Team der LUKAS Schule bereitet sich auf Robotik-Wettbewerb vor

Die Idee ist, die Stadt der Zukunft zu bauen und die Arbeit sollen Roboter übernehmen. Um diese zu konstruieren und zu programmieren benötigen die Nachwuchsingenieure Imaginationskraft und Geschicklichkeit sowie Kenntnisse am PC.

Schülerinnen und Schüler der Klassen 6 bis 9 der LUKAS Schule treffen sich jeden Mittwochnachmittag zur Robotik-AG, die von den Lehrkräften Frau Kühn und Herrn Paul angeboten wird. Heute ist ordentlich Druck auf dem Kessel, denn am 7.12. will ein Team der LUKAS Schule an der First Lego League 2019 (FLL) an der KGS in Leeste teilnehmen. Die Challenge heißt in diesem Jahr „City-Shaper“ – Wie kann man die Stadt verändern?

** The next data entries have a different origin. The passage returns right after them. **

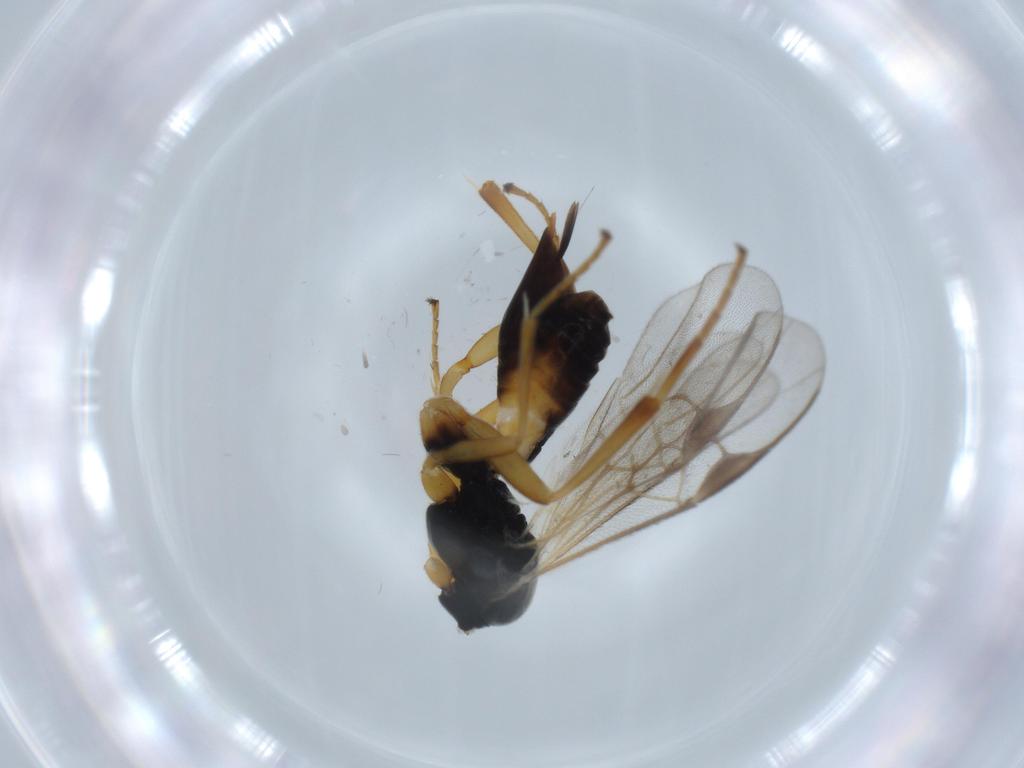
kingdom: Animalia
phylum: Arthropoda
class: Insecta
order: Hymenoptera
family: Braconidae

Alan, Jeremias und Noah arbeiten an einer ersten Aufgabe für ihren fahrenden Roboter: Er soll ein Paket aus Bausteinen hochheben, auf der Spielmatte eine Straße entlang transportieren und dann in einem Kreis ablegen. Der Lego-Roboter ist mit einem Farbsensor ausgestattet. Jeremias sitzt am Laptop und programmiert den Linienverfolger mit der Software „Mindstorm“. Die anderen lassen den Roboter fahren, beobachten und machen Vorschläge für die Feinabstimmung. Die Arbeit der Sechstklässler ist viel Trial-and-Error. Ihre Lehrerin Frau Kühn erzählt: „Unsere Erfahrung ist: Manchmal probieren die Kinder wochenlang herum und dann haben sie irgendwann endlich den Dreh raus.“ Sie lächelt.

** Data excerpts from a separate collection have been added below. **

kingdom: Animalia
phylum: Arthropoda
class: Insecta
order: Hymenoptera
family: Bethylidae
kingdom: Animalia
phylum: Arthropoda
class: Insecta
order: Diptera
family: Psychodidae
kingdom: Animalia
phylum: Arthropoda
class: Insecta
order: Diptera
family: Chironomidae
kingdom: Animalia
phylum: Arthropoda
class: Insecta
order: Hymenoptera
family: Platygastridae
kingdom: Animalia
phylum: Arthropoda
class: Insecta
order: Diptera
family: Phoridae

Auf dem Wettbewerb der FLL erhalten die Robotik-Teams 14 Aufgaben, die sie bewältigen müssen. Das LUKAS Team hat sich zum Ziel gesetzt, vier davon zu lösen. So müssen die Roboter etwa Objekte in einer Spielzone ablegen, eine Schaukel in Gang setzen, eine an einer Mittelachse hängende Kapsel um 180 Grad drehen und eine Rampe hochfahren und per Tastendruck eine Fahne aufstellen.

Parallel zur Arbeit an den Robotern gibt es in der AG der LUKAS Schule auch eine Forschungsabteilung, denn bei der FLL sollen die Teams auch eine Idee zur Stadt der Zukunft entwickeln. Johanna, Sara, Tristan, Till und David sind engagiert dabei. Sie wollen ihre Idee in einem Theaterstück vorstellen: Es ist der „Plastikkäfer“, ein Roboter, der Plastikabfall in Flüssen oder Hafenbecken einsammelt. Dazu soll er 6 Arme, einen Wasserfilter und einen Ultraschallsensor haben. Eine Wärmebildkamera soll verhindern, dass versehentlich eingesammelte Fische Schaden nehmen; sie sollen aussortiert und wieder in die Freiheit entlassen werden.

Neben den Sechstklässlern arbeiten auch Felix und Moritz aus der 9. Klasse in der AG mit. Sie beschäftigen sich heute mit der Programmierung einer Hebebühne an ihrem Roboter. So ganz zufrieden sind sie noch nicht mit ihrem Ergebnis. Die Hochachtung der Jüngeren haben sie auf jeden Fall. Die erzählen: „Felix ist schon ganz lange dabei und Moritz ist der beste Programmierer.“ Auf die Frage, warum sie sich denn die Robotik-AG ausgesucht hätten, meint Noah: „Es macht Spaß Roboter zu bauen.“ Und David fügt hinzu: „Das Programmieren ist aber ganz schön schwierig.“

Das Team um Jeremias am Laptop jedenfalls hat es hingekriegt. Ihr Roboter schafft das Ablegen des Pakets im Kreis jetzt zuverlässig. Die AG ist vorbei. Herr Paul mahnt zum Einräumen, aber alle wollen doch noch einmal sehen, wie der Roboter von Jeremias, Alan und Noah die gestellte Aufgabe erledigt. Ganz gut macht er das.